The approved budget for the 1994-95 biennium was US$ 673.1 million. After the abrupt and particularly painful drop to the level of US$ 65O million adopted in 1995, the Conference has since maintained a somewhat arbitrary and certainly artificial lid on the resources to be made available; one which had no direct relationship with what the Members required and asked for. All in all, as I reported in the Medium Term Plan, this amounts to a biennial reduction of US$ 95 million or 15 percent below what would have been provided for 2000-01 if there had simply been zero real growth during the period in question.

FAO has coped, in part, with this protracted situation of declining resources by implementing a comprehensive package of structural reforms and efficiency measures. The Organization can, I believe, demonstrate the depth and timeliness of these changes. It has emerged a leaner and more effective institution.

However, a legitimate question at this juncture is: for how long should this situation prevail? While calls for budgetary restraint to international organizations could perhaps be understood at times of burgeoning deficits in public finances, one hears more these days about deficits under control, and of staggeringly high surpluses in some of the richer countries. As circumstances change, is it far-fetched to expect that international organizations might benefit from adequate incremental resources to exercise their mandates more effectively?

In the Introduction to the Medium Term Plan 2002-2007, issued a few months ago, I expressed similar feelings. At a time when the annual rate in reduction of the number of undernourished in the world is woefully inadequate in the light of the already conservative target agreed at the World Food Summit; after a period of nearly eight years of lack of budget growth in nominal terms, let alone in real terms, I felt there could be no better case for, and in effect invited the membership to consider, a resumption of real growth in this Organization.

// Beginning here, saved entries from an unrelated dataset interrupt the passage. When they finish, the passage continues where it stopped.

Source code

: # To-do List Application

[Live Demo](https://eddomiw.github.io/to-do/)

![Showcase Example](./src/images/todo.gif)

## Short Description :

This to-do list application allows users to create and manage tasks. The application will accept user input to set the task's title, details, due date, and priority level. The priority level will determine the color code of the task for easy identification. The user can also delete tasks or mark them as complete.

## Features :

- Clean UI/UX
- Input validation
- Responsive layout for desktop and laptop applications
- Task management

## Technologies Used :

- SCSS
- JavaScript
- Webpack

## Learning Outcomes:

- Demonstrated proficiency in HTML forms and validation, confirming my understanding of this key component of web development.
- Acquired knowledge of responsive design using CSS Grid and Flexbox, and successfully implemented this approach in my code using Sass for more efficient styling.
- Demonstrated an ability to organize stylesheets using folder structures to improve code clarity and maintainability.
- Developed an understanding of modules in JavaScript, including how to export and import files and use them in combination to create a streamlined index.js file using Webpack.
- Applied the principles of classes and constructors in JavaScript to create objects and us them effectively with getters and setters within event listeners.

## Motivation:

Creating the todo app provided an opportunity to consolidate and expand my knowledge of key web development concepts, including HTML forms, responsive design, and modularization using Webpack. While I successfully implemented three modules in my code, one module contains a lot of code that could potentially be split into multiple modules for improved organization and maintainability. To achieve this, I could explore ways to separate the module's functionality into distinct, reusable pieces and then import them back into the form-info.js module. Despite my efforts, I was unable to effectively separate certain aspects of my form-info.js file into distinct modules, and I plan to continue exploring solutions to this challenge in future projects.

A tentative net increase - at comparable costs and rate of exchange - of 9.6 percent over the present approved budget, was indicated in the MTP as highly desirable for the 2002-2003 biennium.

However, as recalled above, there was no agreement on this figure at the last Council. In fact, the lack of consensus led to suggestions from some Members that several scenarios be prepared, a costly process in terms of staff time which does not, in my view, lead the membership any nearer to consensus. Instead, I have tried to find a middle path which will, I hope, attract a broad body of support that could eventually lead to real consensus.

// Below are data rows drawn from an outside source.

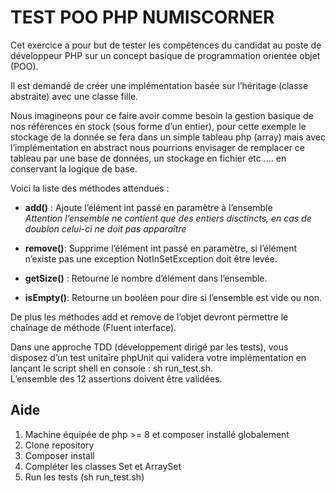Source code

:# TEST POO PHP NUMISCORNER

Cet exercice a pour but de tester les compétences du candidat au poste de développeur PHP sur un concept basique de programmation orientée objet (POO).

Il est demandé de créer une implémentation basée sur l’héritage (classe abstraite) avec une classe fille.

Nous imagineons pour ce faire avoir comme besoin la gestion basique de nos références en stock (sous forme  d’un entier), pour cette exemple le stockage de la donnée se fera dans un simple tableau php (array) mais avec l’implémentation en abstract nous pourrions envisager de remplacer ce tableau par une base de données, un stockage en fichier etc …. en conservant la logique de base.

Voici la liste des méthodes attendues :

- **add()** : Ajoute l’élément int passé en paramètre à l’ensemble  
*Attention l’ensemble ne contient que des entiers disctincts, en cas de doublon celui-ci ne doit pas apparaître*

- **remove()**: Supprime l’élément int passé en paramètre, si l’élément n’existe pas une exception NotInSetException doit être levée.

- **getSize()** : Retourne le nombre d’élément dans l’ensemble.

- **isEmpty()**: Retourne un booléen pour dire si l’ensemble est vide ou non.

De plus les méthodes add et remove de l’objet devront permettre le chaînage de méthode (Fluent interface).

Dans une approche TDD (développement dirigé par les tests), vous disposez d’un test unitaire phpUnit qui validera votre implémentation en lançant le script shell en console : sh run_test.sh.  
L’ensemble des 12 assertions doivent être validées.

## Aide

1. Machine équipée de php >= 8 et composer installé globalement
2. Clone repository
3. Composer install
4. Compléter les classes Set et ArraySet
5. Run les tests (sh run_test.sh)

The proposals which are provided in this document have been framed to preserve, to the maximum extent possible, the main substantive thrusts indicated for the next biennium in the MTP, while limiting the request for real growth in the Appropriation to 5.4 percent at constant exchange rate and cost levels.

It is noted that, at the current exchange rate, the two excluded factors (i.e. exchange rate and cost increases) net off to approximately zero. The impact of several hypothetical rates of exchange on the proposals, in terms of total budget level, is illustrated in the document.

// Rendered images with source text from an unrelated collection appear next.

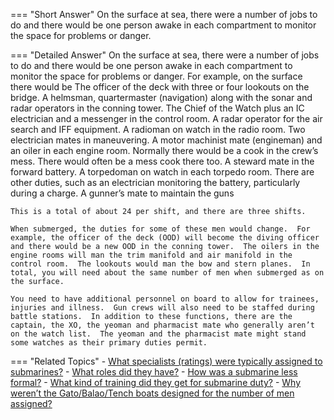 
=== "Short Answer"
    On the surface at sea, there were a number of jobs to do and there would be one person awake in each compartment to monitor the space for problems or danger.

=== "Detailed Answer"
    On the surface at sea, there were a number of jobs to do and there would be one person awake in each compartment to monitor the space for problems or danger.  For example, on the surface there would be
    The officer of the deck with three or four lookouts on the bridge.
    A helmsman, quartermaster (navigation) along with the sonar and radar operators in the conning tower.
    The Chief of the Watch plus an IC electrician and a messenger in the control room.
    A radar operator for the air search and IFF equipment.
    A radioman on watch in the radio room.
    Two electrician mates in maneuvering.
    A motor machinist mate (engineman) and an oiler in each engine room.
    Normally there would be a cook in the crew’s mess.  There would often be a mess cook there too.
    A steward mate in the forward battery.
    A torpedoman on watch in each torpedo room.
    There are other duties, such as an electrician monitoring the battery, particularly during a charge.
    A gunner’s mate to maintain the guns

    This is a total of about 24 per shift, and there are three shifts.

    When submerged, the duties for some of these men would change.  For example, the officer of the deck (OOD) will become the diving officer and there would be a new OOD in the conning tower.  The oilers in the engine rooms will man the trim manifold and air manifold in the control room.  The lookouts would man the bow and stern planes.  In total, you will need about the same number of men when submerged as on the surface.

    You need to have additional personnel on board to allow for trainees, injuries and illness.  Gun crews will also need to be staffed during battle stations.  In addition to these functions, there are the captain, the XO, the yeoman and pharmacist mate who generally aren’t on the watch list.  The yeoman and the pharmacist mate might stand some watches as their primary duties permit.

=== "Related Topics"
    - [What specialists (ratings) were typically assigned to submarines?](../FAQs/what-specialists-ratings-were-typically-assigned-to-submarines.md)
    - [What roles did they have?](../FAQs/what-roles-did-they-have.md)
    - [How was a submarine less formal?](../FAQs/how-was-a-submarine-less-formal.md)
    - [What kind of training did they get for submarine duty?](../FAQs/what-kind-of-training-did-they-get-for-submarine-duty.md)
    - [Why weren’t the Gato/Balao/Tench boats designed for the number of men assigned?](../FAQs/why-werent-the-gatobalaotench-boats-designed-for-the-number-of-men-assigned.md)

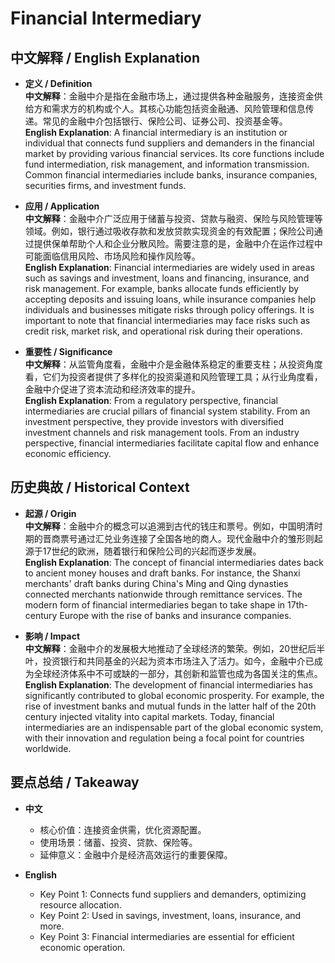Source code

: # Financial Intermediary

## 中文解释 / English Explanation

* **定义 / Definition**  
  **中文解释**：金融中介是指在金融市场上，通过提供各种金融服务，连接资金供给方和需求方的机构或个人。其核心功能包括资金融通、风险管理和信息传递。常见的金融中介包括银行、保险公司、证券公司、投资基金等。  
  **English Explanation**: A financial intermediary is an institution or individual that connects fund suppliers and demanders in the financial market by providing various financial services. Its core functions include fund intermediation, risk management, and information transmission. Common financial intermediaries include banks, insurance companies, securities firms, and investment funds.

* **应用 / Application**  
  **中文解释**：金融中介广泛应用于储蓄与投资、贷款与融资、保险与风险管理等领域。例如，银行通过吸收存款和发放贷款实现资金的有效配置；保险公司通过提供保单帮助个人和企业分散风险。需要注意的是，金融中介在运作过程中可能面临信用风险、市场风险和操作风险等。  
  **English Explanation**: Financial intermediaries are widely used in areas such as savings and investment, loans and financing, insurance, and risk management. For example, banks allocate funds efficiently by accepting deposits and issuing loans, while insurance companies help individuals and businesses mitigate risks through policy offerings. It is important to note that financial intermediaries may face risks such as credit risk, market risk, and operational risk during their operations.

* **重要性 / Significance**  
  **中文解释**：从监管角度看，金融中介是金融体系稳定的重要支柱；从投资角度看，它们为投资者提供了多样化的投资渠道和风险管理工具；从行业角度看，金融中介促进了资本流动和经济效率的提升。  
  **English Explanation**: From a regulatory perspective, financial intermediaries are crucial pillars of financial system stability. From an investment perspective, they provide investors with diversified investment channels and risk management tools. From an industry perspective, financial intermediaries facilitate capital flow and enhance economic efficiency.

## 历史典故 / Historical Context

* **起源 / Origin**  
  **中文解释**：金融中介的概念可以追溯到古代的钱庄和票号。例如，中国明清时期的晋商票号通过汇兑业务连接了全国各地的商人。现代金融中介的雏形则起源于17世纪的欧洲，随着银行和保险公司的兴起而逐步发展。  
  **English Explanation**: The concept of financial intermediaries dates back to ancient money houses and draft banks. For instance, the Shanxi merchants' draft banks during China's Ming and Qing dynasties connected merchants nationwide through remittance services. The modern form of financial intermediaries began to take shape in 17th-century Europe with the rise of banks and insurance companies.

* **影响 / Impact**  
  **中文解释**：金融中介的发展极大地推动了全球经济的繁荣。例如，20世纪后半叶，投资银行和共同基金的兴起为资本市场注入了活力。如今，金融中介已成为全球经济体系中不可或缺的一部分，其创新和监管也成为各国关注的焦点。  
  **English Explanation**: The development of financial intermediaries has significantly contributed to global economic prosperity. For example, the rise of investment banks and mutual funds in the latter half of the 20th century injected vitality into capital markets. Today, financial intermediaries are an indispensable part of the global economic system, with their innovation and regulation being a focal point for countries worldwide.

## 要点总结 / Takeaway

* **中文**  
  - 核心价值：连接资金供需，优化资源配置。  
  - 使用场景：储蓄、投资、贷款、保险等。  
  - 延伸意义：金融中介是经济高效运行的重要保障。  

* **English**  
  - Key Point 1: Connects fund suppliers and demanders, optimizing resource allocation.  
  - Key Point 2: Used in savings, investment, loans, insurance, and more.  
  - Key Point 3: Financial intermediaries are essential for efficient economic operation.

The explanations for the eventual increases over the 2000-2001 budget provisions are also given in the document. The major highlights are: to allow for selective increases under high priority technical activities such as those I have already referred to; to raise the share of the TCP Appropriation as requested by the majority of Members; and to permit a more satisfactory coverage of countries with efficient management of field activities, which is critical in the overall distribution of responsibilities.

I hope that the Committees and the Council will consider these hard facts and figures, together with the merits of the individual proposals, and will reach what I see as being the only logical conclusion: if we are to meet your demands for services, then you, the Membership, must allocate more resources to this Organization.